Par exemple, une entreprise qui investit pour créer une nouvelle machine agit en interne sur sa productivité future, sans attendre que le progrès technique vienne de la société. Si l’investissement mène à une invention performante, la productivité de l’entreprise sera améliorée et le capital augmentera, ainsi que la qualité du travail, puisque la main-d’œuvre sera formée pour s’adapter aux fonctionnalités de la nouvelle technologie. Ce mécanisme est appelé croissance endogène, c’est-à-dire une situation où la croissance s’auto-entretient en créant elle-même ses propres conditions d’augmentation.
Une autre forme de capital a été mise en évidence pour son rôle très significatif dans la quête de croissance économique : il s’agit du capital humain, un concept inventé par Gary Becker. Cet économiste américain considère que le stock de connaissances et de savoir-faire des ouvrier·ère·s et employé·e·s est valorisable économiquement parlant. Ces connaissances sont bien sûr celles nécessaires à leur travail mais englobent aussi le niveau de qualification, l’hygiène et la santé.
Entretenir un bon capital humain permet d’utiliser les technologies existantes et de s’adapter aux nouvelles. L’accumulation de connaissances favorise la hausse des compétences et une plus grande efficacité, ce qui permet à l’individu d’accroître sa productivité et ses revenus. L’augmentation de revenus est intéressante pour l’ensemble de l’économie. C’est ce qu’on appelle une externalité positive. De très nombreuses expériences confirment le rôle important de l’accumulation du capital dans la croissance économique. À l’évidence, elle représente un élément efficace pour augmenter la production, notamment grâce à sa capacité à accroître les performances humaines et économiques.
Aussi, reprenons la formule présente plus haut, où la production $\text{Y}$ était fonction d’une certaine quantité de capital ($\text{K}$) et de travail ($\text{L}$) :
$$\text{Y}=f(\text{K},\text{L})$$
Nous nous apercevons avec cette formule que cette relation est insuffisante. En réalité, l’augmentation de la fonction de production est bien plus complexe qu’il n’y paraît. Elle est fonction non seulement du capital ($\text{K}$) et du travail ($\text{L}$) mais aussi du progrès technique ($\text{PT}$), des investissements ($\text{I}$), du capital humain ($\text{KH}$) et des institutions ($\text{E}$) :
$$\text{Y}=f(\text{K},\text{L},\text{PT},\text{I},\text{KH},\text{E})$$
Que l’on prenne pour critère la qualité ou la quantité, on voit bien que l’entreprise est une source de croissance.

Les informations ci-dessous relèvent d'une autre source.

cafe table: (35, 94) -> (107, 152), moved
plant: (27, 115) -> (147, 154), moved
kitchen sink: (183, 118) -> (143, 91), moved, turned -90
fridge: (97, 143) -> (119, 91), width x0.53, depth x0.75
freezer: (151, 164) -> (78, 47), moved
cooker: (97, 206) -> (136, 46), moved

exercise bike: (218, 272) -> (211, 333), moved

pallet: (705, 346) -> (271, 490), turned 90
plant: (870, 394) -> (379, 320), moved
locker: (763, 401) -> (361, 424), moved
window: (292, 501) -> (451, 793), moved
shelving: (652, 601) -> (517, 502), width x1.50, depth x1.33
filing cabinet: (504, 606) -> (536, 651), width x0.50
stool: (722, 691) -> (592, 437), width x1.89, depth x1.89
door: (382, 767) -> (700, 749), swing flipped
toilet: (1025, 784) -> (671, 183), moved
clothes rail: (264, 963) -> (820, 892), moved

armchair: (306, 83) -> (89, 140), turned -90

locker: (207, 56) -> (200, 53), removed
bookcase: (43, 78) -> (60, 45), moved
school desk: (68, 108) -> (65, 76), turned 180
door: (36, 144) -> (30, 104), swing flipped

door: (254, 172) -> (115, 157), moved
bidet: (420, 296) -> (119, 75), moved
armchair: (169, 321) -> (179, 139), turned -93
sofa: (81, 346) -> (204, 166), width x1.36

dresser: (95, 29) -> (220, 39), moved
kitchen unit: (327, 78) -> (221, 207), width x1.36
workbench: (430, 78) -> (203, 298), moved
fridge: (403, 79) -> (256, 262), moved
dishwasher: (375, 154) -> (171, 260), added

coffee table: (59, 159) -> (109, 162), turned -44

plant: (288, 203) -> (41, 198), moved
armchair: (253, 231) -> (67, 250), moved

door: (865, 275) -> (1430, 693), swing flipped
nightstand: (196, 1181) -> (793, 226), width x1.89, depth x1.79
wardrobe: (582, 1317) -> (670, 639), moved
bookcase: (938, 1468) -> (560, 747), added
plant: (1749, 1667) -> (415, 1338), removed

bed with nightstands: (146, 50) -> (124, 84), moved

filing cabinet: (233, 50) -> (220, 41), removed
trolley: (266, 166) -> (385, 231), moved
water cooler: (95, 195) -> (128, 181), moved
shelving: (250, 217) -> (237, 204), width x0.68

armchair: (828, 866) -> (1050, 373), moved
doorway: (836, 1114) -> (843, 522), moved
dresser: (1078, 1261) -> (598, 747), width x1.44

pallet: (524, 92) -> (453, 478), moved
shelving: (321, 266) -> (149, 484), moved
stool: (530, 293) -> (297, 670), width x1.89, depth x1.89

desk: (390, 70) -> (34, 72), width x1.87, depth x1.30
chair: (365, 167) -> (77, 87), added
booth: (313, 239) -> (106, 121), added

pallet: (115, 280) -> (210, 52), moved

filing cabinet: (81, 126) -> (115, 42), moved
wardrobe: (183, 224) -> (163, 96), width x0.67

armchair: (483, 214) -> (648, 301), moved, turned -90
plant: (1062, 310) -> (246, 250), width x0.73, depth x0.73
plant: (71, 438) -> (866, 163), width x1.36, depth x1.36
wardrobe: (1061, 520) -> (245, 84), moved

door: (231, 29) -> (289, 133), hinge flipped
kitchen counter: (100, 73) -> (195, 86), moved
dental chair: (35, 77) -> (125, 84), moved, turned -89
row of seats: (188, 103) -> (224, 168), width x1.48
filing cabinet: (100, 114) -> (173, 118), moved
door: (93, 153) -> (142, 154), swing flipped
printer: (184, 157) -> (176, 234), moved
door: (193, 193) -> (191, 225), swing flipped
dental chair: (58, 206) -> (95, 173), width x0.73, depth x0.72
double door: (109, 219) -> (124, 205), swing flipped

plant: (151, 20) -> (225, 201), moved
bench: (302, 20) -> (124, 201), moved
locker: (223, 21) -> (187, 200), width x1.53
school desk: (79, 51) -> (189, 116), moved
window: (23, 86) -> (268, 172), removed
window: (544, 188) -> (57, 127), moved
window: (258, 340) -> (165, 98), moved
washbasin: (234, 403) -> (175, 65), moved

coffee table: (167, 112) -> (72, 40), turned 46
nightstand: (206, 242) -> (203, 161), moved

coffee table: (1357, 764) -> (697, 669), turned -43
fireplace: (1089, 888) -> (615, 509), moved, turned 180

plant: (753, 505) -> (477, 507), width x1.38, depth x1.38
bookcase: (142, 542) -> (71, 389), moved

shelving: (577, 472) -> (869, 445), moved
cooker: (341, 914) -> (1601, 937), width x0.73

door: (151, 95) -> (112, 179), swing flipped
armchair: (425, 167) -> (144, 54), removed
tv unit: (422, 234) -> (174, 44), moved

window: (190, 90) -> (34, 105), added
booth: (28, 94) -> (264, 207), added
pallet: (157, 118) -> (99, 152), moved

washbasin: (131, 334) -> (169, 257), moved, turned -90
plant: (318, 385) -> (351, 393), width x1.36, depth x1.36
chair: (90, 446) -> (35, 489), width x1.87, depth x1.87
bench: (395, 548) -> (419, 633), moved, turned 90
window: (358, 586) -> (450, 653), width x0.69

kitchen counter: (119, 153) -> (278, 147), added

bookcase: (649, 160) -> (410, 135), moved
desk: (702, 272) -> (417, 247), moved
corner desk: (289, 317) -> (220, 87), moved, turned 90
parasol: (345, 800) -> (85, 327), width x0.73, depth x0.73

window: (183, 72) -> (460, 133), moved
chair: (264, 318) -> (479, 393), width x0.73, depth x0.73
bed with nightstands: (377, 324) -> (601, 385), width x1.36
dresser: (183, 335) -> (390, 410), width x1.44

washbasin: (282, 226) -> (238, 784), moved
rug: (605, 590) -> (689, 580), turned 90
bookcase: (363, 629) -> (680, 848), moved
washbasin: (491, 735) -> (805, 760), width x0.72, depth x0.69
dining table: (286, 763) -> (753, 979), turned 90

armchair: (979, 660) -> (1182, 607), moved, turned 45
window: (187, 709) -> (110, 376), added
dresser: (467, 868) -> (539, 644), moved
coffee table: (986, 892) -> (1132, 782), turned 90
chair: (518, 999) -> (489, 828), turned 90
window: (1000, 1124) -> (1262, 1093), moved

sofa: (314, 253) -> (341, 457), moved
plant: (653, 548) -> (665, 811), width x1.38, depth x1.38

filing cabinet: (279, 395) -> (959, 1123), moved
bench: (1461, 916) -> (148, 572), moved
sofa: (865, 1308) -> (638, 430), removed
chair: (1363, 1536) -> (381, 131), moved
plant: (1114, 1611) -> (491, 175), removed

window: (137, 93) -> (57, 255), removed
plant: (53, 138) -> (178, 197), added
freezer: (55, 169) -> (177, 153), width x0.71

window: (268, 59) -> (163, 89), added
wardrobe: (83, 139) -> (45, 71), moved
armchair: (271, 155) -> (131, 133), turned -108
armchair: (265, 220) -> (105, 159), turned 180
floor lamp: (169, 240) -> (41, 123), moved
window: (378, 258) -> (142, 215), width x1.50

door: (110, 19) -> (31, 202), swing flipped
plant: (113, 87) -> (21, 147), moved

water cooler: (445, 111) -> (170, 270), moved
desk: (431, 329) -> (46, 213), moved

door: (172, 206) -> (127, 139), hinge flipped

Toutefois, l’accumulation du capital humain, technologique et l’impact de la production sur l’environnement rendent l’intervention des institutions publiques et de l’État nécessaire.
Conclusion :
La création de richesses repose donc essentiellement sur la fonction de production.
Celle-ci a deux volets : le facteur travail et le facteur capital. Agir sur ces facteurs permet d’agir sur la croissance économique.
Pour agir sur les facteurs de production, on peut s’intéresser à leur quantité et on parle alors de croissance extensive.
On peut également améliorer leur qualité avec le progrès technique, l’accumulation du capital et le capital humain, et il s’agit dans ce cas de croissance intensive.
Si l’entreprise reste le premier des acteurs pour créer de la croissance, elle semble ne pas être la seule. Comme nous le verrons par la suite, d’autres acteurs tels que l’État et les institutions ont aussi un rôle très important à jouer, puisque leurs décisions peuvent indirectement influencer sur chacun des facteurs de production et donc in fine sur la croissance (définition des règles qui structurent les relations des agents économiques, redistribution des revenus au sein de la société, intervention de l’État pour corriger les impacts négatifs de la production économique, etc.).
Ajoutons enfin que même en agissant sur les différentes sources de la croissance économique, il est impossible de la maîtriser totalement. En effet, les différentes crises économiques et la difficulté pour les anticiper et les résoudre démontrent que c’est un phénomène irrégulier et instable.